» **TASK REQUIREMENTS**
Reproduce the rows verbatim from the start of the data block through the line containing "Perisoru, Calarasi, Romania", with both ends included. Omit the pictures from the output.

[A data block]
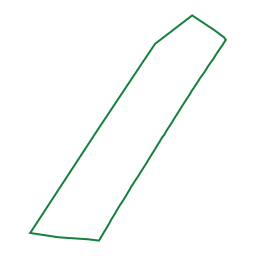 Arroio do Sal, Rio Grande do Sul, Brazil (Albers equal-area conic projection)
{"feature_id": "56859067B51555505580585", "entity_name": "Arroio do Sal", "entity_type": "district", "adm_level": 2, "iso_a3": "BRA", "parent_name": "Brazil", "parent_adm1": "Rio Grande do Sul", "projection": "albers", "projection_center": [-49.866, -29.516], "detail": "fine", "context": "isolated", "style": "outline", "palette": "green", "viewbox_px": 256, "rotation_deg": 0, "n_neighbors": 0, "source": "geoboundaries", "source_scale": "gbopen_adm2", "svg_char_len": 852}
<svg xmlns="http://www.w3.org/2000/svg" viewBox="0 0 256 256"><path d="M225.8,39.8L223.8,37.1L220.3,34.6L213.1,29.2L209.7,27.1L192.2,15.4L155.1,43.8L142.2,63.0L97.7,129.8L30.2,233.0L57.8,237.2L62.9,237.6L88.2,239.3L98.9,240.6L101.6,236.2L104.1,231.9L106.5,228.1L109.3,223.3L111.5,219.1L114.4,214.6L117.5,209.1L120.0,205.0L123.0,200.6L125.5,196.6L128.2,192.0L130.9,187.3L133.2,183.7L135.1,180.7L137.6,177.1L140.4,172.5L143.1,168.3L146.6,162.9L149.3,158.3L152.4,153.3L154.3,150.4L157.0,145.8L160.0,141.0L162.1,137.5L164.2,134.8L166.7,130.4L169.6,126.0L172.9,120.8L174.9,117.5L177.2,113.9L179.6,110.2L182.2,105.9L186.4,99.4L189.5,94.8L191.6,91.1L193.8,87.9L196.0,84.4L198.2,81.2L200.1,78.1L202.5,74.8L205.3,70.8L208.1,66.2L210.4,62.9L213.6,58.5L216.1,54.4L218.3,51.1L220.4,48.1L222.8,44.6L225.8,39.8Z" fill="none" stroke="#15803d" stroke-width="2"/></svg>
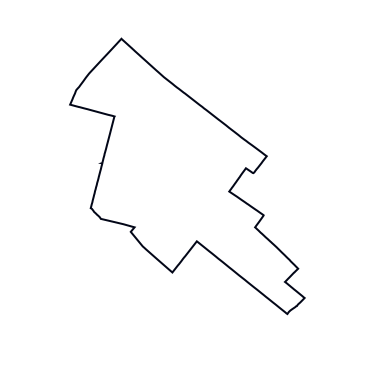 Perisoru, Calarasi, Romania (Mercator projection), rotated 128°
{"feature_id": "2599482B98819823315951", "entity_name": "Perisoru", "entity_type": "district", "adm_level": 2, "iso_a3": "ROU", "parent_name": "Romania", "parent_adm1": "Calarasi", "projection": "mercator", "projection_center": [27.524, 44.441], "detail": "fine", "context": "isolated", "style": "outline", "palette": "ink", "viewbox_px": 384, "rotation_deg": 128, "n_neighbors": 0, "source": "geoboundaries", "source_scale": "gbopen_adm2", "svg_char_len": 4827}
<svg xmlns="http://www.w3.org/2000/svg" viewBox="0 0 384 384"><g transform="rotate(128 192 192)"><path d="M183.0,345.9L184.5,345.5L185.9,345.0L187.0,344.7L188.4,344.4L190.8,343.8L192.7,343.2L194.7,342.7L198.2,341.8L197.4,339.9L196.1,336.8L194.6,333.3L194.5,333.2L194.4,333.0L192.5,328.5L190.9,324.9L190.5,323.9L182.8,305.6L181.0,301.7L180.6,300.6L180.2,299.6L180.3,299.6L197.5,292.1L205.4,288.7L207.3,287.9L209.3,287.0L211.1,286.2L213.8,285.1L214.2,284.9L215.6,284.4L216.4,284.0L216.9,283.7L220.1,282.4L222.0,281.5L223.7,280.8L224.4,280.5L224.5,280.5L224.8,280.7L224.6,280.3L225.7,279.8L227.9,278.9L228.7,278.5L230.7,277.6L231.5,277.3L235.2,275.7L236.8,275.0L237.8,274.6L238.1,274.4L240.6,273.3L243.4,272.2L244.8,271.5L246.2,270.9L247.3,270.5L249.2,269.6L250.0,269.3L250.8,269.0L251.7,268.6L252.4,268.2L254.0,267.5L254.6,267.3L256.3,266.5L257.9,265.8L259.8,265.0L261.6,264.1L262.7,263.7L263.7,263.3L265.0,262.7L267.1,261.8L267.0,261.4L267.0,261.2L266.9,260.5L266.9,260.4L267.0,260.2L267.1,259.8L267.4,258.5L267.8,257.3L268.0,256.7L268.0,256.2L268.1,254.7L268.2,254.0L268.4,252.4L268.4,251.4L268.5,250.5L268.6,249.8L268.6,249.3L268.7,249.1L268.8,248.8L268.9,248.4L269.0,248.1L269.1,247.7L269.3,247.3L263.4,234.5L259.6,226.2L255.2,215.5L261.1,215.7L265.2,197.3L265.3,195.4L265.5,193.1L266.4,178.0L267.5,157.9L267.4,157.9L265.2,157.9L263.5,157.9L262.1,157.9L259.9,157.9L258.5,157.9L256.9,157.8L255.4,157.8L254.4,157.8L253.2,157.8L250.5,157.9L248.4,157.9L247.1,157.8L243.2,157.8L241.6,157.8L240.0,157.8L237.5,157.8L235.7,157.8L232.9,157.8L230.8,157.8L227.9,157.8L227.9,156.9L227.9,156.1L228.0,148.3L228.1,142.0L228.1,138.2L228.2,133.0L228.3,130.4L228.3,128.5L228.3,125.8L228.3,124.8L228.4,119.9L228.5,116.0L228.5,115.0L228.5,112.8L228.6,108.2L228.7,103.6L228.7,99.8L228.7,98.6L228.7,96.0L228.8,93.0L228.9,84.4L228.9,80.1L229.0,74.4L229.0,72.9L229.1,69.2L229.1,67.7L229.1,66.2L229.2,60.3L229.2,59.4L229.2,58.8L229.2,56.9L229.3,52.3L229.4,44.1L229.5,42.9L229.4,41.7L227.9,41.8L226.6,41.8L226.0,41.7L224.8,41.5L222.7,40.9L219.0,39.7L217.7,39.5L217.3,39.1L216.2,39.2L215.4,39.2L214.1,39.0L212.6,38.7L210.1,38.4L208.2,38.2L206.2,38.0L206.2,38.3L206.2,39.4L206.1,40.7L206.0,45.3L205.9,49.8L205.9,50.7L205.9,51.7L205.8,53.8L205.8,54.9L205.7,57.5L205.7,58.2L205.6,60.8L205.6,63.3L205.1,63.2L203.7,63.1L203.0,63.0L201.7,62.9L199.3,62.6L197.3,62.4L195.3,62.2L193.3,62.0L192.9,62.0L192.8,61.9L192.6,61.8L192.3,61.8L191.9,61.7L191.3,61.7L187.8,61.2L187.1,61.1L186.8,63.1L186.7,64.3L186.5,65.5L186.4,66.3L186.3,67.1L186.2,68.3L186.0,69.9L185.9,70.9L185.8,71.8L185.6,72.4L185.5,73.1L185.4,73.7L185.3,75.1L185.0,77.8L184.7,80.1L184.6,81.2L184.3,84.2L183.9,87.4L183.8,88.2L183.7,89.2L183.6,90.1L183.5,90.7L183.4,91.8L183.1,95.4L183.0,97.0L182.9,98.2L182.8,98.9L182.8,99.9L182.7,100.4L182.6,102.1L182.5,102.8L182.3,106.2L182.1,108.1L181.9,110.3L181.9,110.8L181.8,111.2L181.8,112.1L181.8,112.3L181.8,112.6L181.4,115.9L181.2,118.4L181.0,119.9L181.0,120.5L178.9,120.6L174.7,120.7L172.2,120.8L167.9,121.0L166.3,121.1L166.2,121.2L166.2,121.3L166.2,121.6L166.4,125.1L166.5,127.1L166.6,129.5L166.7,130.5L167.1,137.4L167.2,139.8L167.3,141.1L167.4,141.9L167.4,142.5L167.4,143.0L167.6,146.2L167.7,147.6L168.0,153.7L168.2,156.1L168.6,161.4L168.7,162.9L168.2,162.9L167.4,163.0L166.5,163.0L165.3,163.0L164.3,163.1L163.4,163.1L162.8,163.1L162.0,163.1L161.0,163.2L160.1,163.2L159.0,163.3L157.7,163.3L156.1,163.4L154.5,163.5L153.3,163.5L152.4,163.6L151.8,163.6L151.1,163.6L150.5,163.6L149.9,163.7L148.6,163.8L146.3,163.9L142.4,164.0L140.1,164.1L139.7,158.1L139.6,155.8L139.5,155.6L139.4,155.3L139.3,155.2L139.2,155.2L138.9,155.1L138.5,155.1L137.9,155.0L137.2,155.0L136.4,155.1L135.2,155.1L134.0,155.1L132.3,155.0L131.2,155.0L130.1,155.0L128.9,155.0L128.0,155.0L126.0,155.0L124.5,155.1L122.6,155.1L121.1,155.1L119.9,155.1L118.6,155.1L117.8,155.1L117.9,157.9L117.9,161.3L118.0,165.9L118.1,169.9L118.2,173.5L118.3,175.7L118.4,177.9L118.4,179.7L118.4,181.1L118.5,182.6L118.6,186.8L118.5,190.6L118.6,202.4L118.5,206.3L118.6,215.7L118.6,217.0L118.6,217.6L118.6,218.4L118.6,223.1L118.6,223.4L118.6,224.4L118.6,225.3L118.6,227.2L118.6,231.2L118.7,233.9L118.6,236.2L118.7,239.4L118.7,241.1L118.7,242.2L118.7,244.6L118.7,247.1L118.7,248.7L118.7,249.6L118.7,251.8L118.7,254.2L118.7,256.0L118.7,257.9L118.7,258.4L118.8,259.6L118.8,261.3L118.8,261.9L118.8,263.6L118.8,264.6L118.8,265.6L118.9,268.2L118.9,269.2L118.9,270.3L118.9,271.1L118.8,273.7L118.8,275.7L118.8,276.1L118.8,278.5L118.8,280.3L118.8,283.0L118.8,284.8L118.4,290.6L118.2,293.8L118.2,294.2L117.8,299.9L117.5,304.3L117.2,308.1L116.8,314.3L116.1,324.1L116.0,324.8L114.8,341.3L114.7,341.9L132.4,343.4L144.3,344.5L153.7,345.3L160.7,345.9L162.2,346.0L164.0,346.0L165.7,346.0L167.1,346.0L171.7,345.8L176.6,345.7L178.6,345.6L180.9,345.8L182.8,345.9L183.0,345.9Z" fill="none" stroke="#020617" stroke-width="2"/></g></svg>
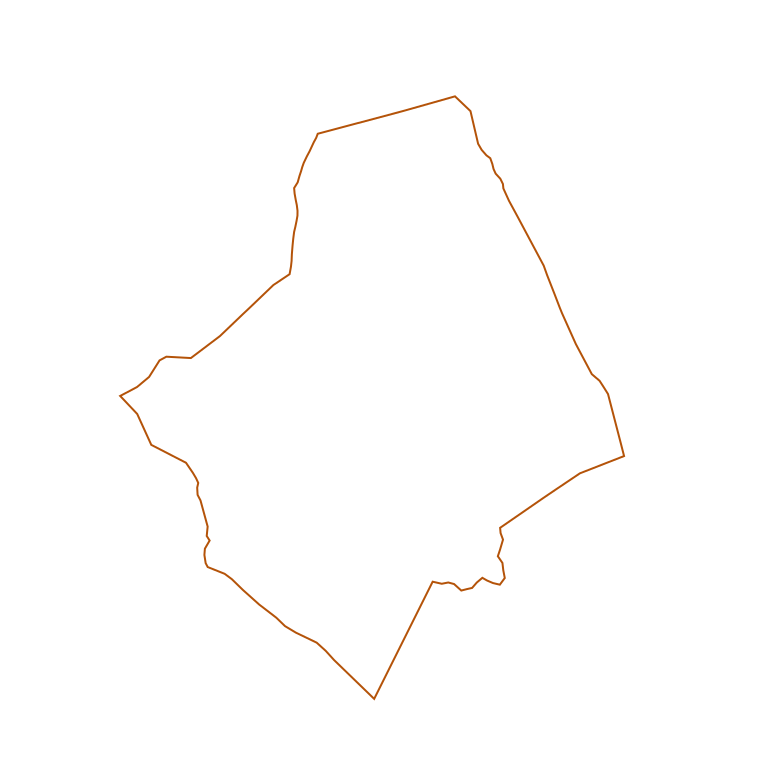 Itainópolis, Piauí, Brazil (orthographic projection), rotated 315°
{"feature_id": "56859067B45157254788804", "entity_name": "Itainópolis", "entity_type": "district", "adm_level": 2, "iso_a3": "BRA", "parent_name": "Brazil", "parent_adm1": "Piauí", "projection": "orthographic", "projection_center": [-41.486, -7.407], "detail": "fine", "context": "isolated", "style": "outline", "palette": "amber", "viewbox_px": 768, "rotation_deg": 315, "n_neighbors": 0, "source": "geoboundaries", "source_scale": "gbopen_adm2", "svg_char_len": 1546}
<svg xmlns="http://www.w3.org/2000/svg" viewBox="0 0 768 768"><g transform="rotate(315 384 384)"><path d="M176.4,262.5L188.3,299.7L186.0,311.8L184.5,317.7L182.7,322.6L178.6,325.2L173.8,330.6L171.9,336.6L158.5,360.1L151.2,366.1L150.0,371.4L140.9,373.8L136.1,377.9L131.2,384.6L129.9,388.8L137.1,405.5L138.4,414.4L138.6,429.9L139.8,451.7L142.6,473.1L142.8,485.2L145.9,497.6L153.5,519.3L153.8,525.4L154.1,531.4L153.5,544.0L154.4,599.7L278.6,558.2L283.6,566.1L289.1,569.8L292.1,575.0L292.6,584.7L297.5,587.6L302.1,590.5L309.2,590.0L316.5,590.6L317.9,595.8L320.3,601.8L324.0,607.8L332.2,606.6L336.6,600.1L341.2,594.3L342.7,586.3L348.9,583.2L358.1,578.2L361.0,571.9L364.4,567.8L415.8,577.2L430.9,580.1L459.4,585.7L502.8,604.7L509.8,592.9L535.3,549.5L537.0,542.1L538.7,534.2L537.9,524.0L547.9,491.4L559.9,459.9L562.3,454.2L568.0,441.4L576.3,422.4L580.6,413.3L596.8,360.1L601.9,342.9L606.7,330.1L609.5,326.7L611.4,321.1L611.7,314.2L613.5,309.4L616.2,305.0L618.8,299.5L618.1,294.7L618.6,287.5L620.4,280.7L638.1,252.2L637.6,230.8L589.7,204.0L514.1,160.2L510.1,162.0L505.3,163.4L500.1,165.3L496.0,166.8L490.4,168.5L483.6,170.9L479.6,172.8L475.8,174.9L471.4,177.1L465.5,180.4L459.0,181.9L455.4,186.2L451.7,191.5L448.8,195.9L445.3,200.4L441.8,203.8L437.4,206.9L432.4,210.2L428.0,212.9L422.3,217.3L417.3,221.4L410.6,227.1L405.6,231.7L401.1,235.3L394.9,239.6L375.8,235.8L343.1,235.1L333.3,234.8L301.9,234.1L265.8,229.1L249.4,210.8L242.0,208.6L222.9,212.9L207.2,211.5L189.0,205.9L188.3,230.7L176.4,262.5Z" fill="none" stroke="#b45309" stroke-width="2"/></g></svg>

» **EXERCISE OUTPUT**
 Arroio do Sal, Rio Grande do Sul, Brazil (Albers equal-area conic projection)
{"feature_id": "56859067B51555505580585", "entity_name": "Arroio do Sal", "entity_type": "district", "adm_level": 2, "iso_a3": "BRA", "parent_name": "Brazil", "parent_adm1": "Rio Grande do Sul", "projection": "albers", "projection_center": [-49.866, -29.516], "detail": "fine", "context": "isolated", "style": "outline", "palette": "green", "viewbox_px": 256, "rotation_deg": 0, "n_neighbors": 0, "source": "geoboundaries", "source_scale": "gbopen_adm2", "svg_char_len": 852}
<svg xmlns="http://www.w3.org/2000/svg" viewBox="0 0 256 256"><path d="M225.8,39.8L223.8,37.1L220.3,34.6L213.1,29.2L209.7,27.1L192.2,15.4L155.1,43.8L142.2,63.0L97.7,129.8L30.2,233.0L57.8,237.2L62.9,237.6L88.2,239.3L98.9,240.6L101.6,236.2L104.1,231.9L106.5,228.1L109.3,223.3L111.5,219.1L114.4,214.6L117.5,209.1L120.0,205.0L123.0,200.6L125.5,196.6L128.2,192.0L130.9,187.3L133.2,183.7L135.1,180.7L137.6,177.1L140.4,172.5L143.1,168.3L146.6,162.9L149.3,158.3L152.4,153.3L154.3,150.4L157.0,145.8L160.0,141.0L162.1,137.5L164.2,134.8L166.7,130.4L169.6,126.0L172.9,120.8L174.9,117.5L177.2,113.9L179.6,110.2L182.2,105.9L186.4,99.4L189.5,94.8L191.6,91.1L193.8,87.9L196.0,84.4L198.2,81.2L200.1,78.1L202.5,74.8L205.3,70.8L208.1,66.2L210.4,62.9L213.6,58.5L216.1,54.4L218.3,51.1L220.4,48.1L222.8,44.6L225.8,39.8Z" fill="none" stroke="#15803d" stroke-width="2"/></svg>
 Perisoru, Calarasi, Romania (Mercator projection), rotated 128°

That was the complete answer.